EXERCISE REQUIREMENTS
Return each line from the entries below that contains the word "industry", copied in full.

Extracted entries

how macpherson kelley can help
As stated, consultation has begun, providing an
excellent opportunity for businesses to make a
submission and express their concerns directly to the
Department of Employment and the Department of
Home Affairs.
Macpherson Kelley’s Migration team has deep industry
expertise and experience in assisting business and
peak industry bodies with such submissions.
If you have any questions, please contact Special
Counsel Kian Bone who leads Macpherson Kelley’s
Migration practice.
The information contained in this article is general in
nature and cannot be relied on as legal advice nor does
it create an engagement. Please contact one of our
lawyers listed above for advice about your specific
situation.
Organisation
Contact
---
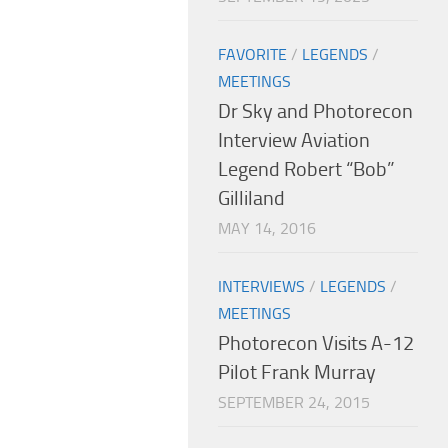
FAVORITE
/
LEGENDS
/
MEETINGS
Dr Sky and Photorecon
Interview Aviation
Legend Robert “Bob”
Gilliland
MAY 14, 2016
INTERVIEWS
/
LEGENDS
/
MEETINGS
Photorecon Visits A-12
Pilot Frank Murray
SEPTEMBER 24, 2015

RESULT BELOW
Macpherson Kelley’s Migration team has deep industry
peak industry bodies with such submissions.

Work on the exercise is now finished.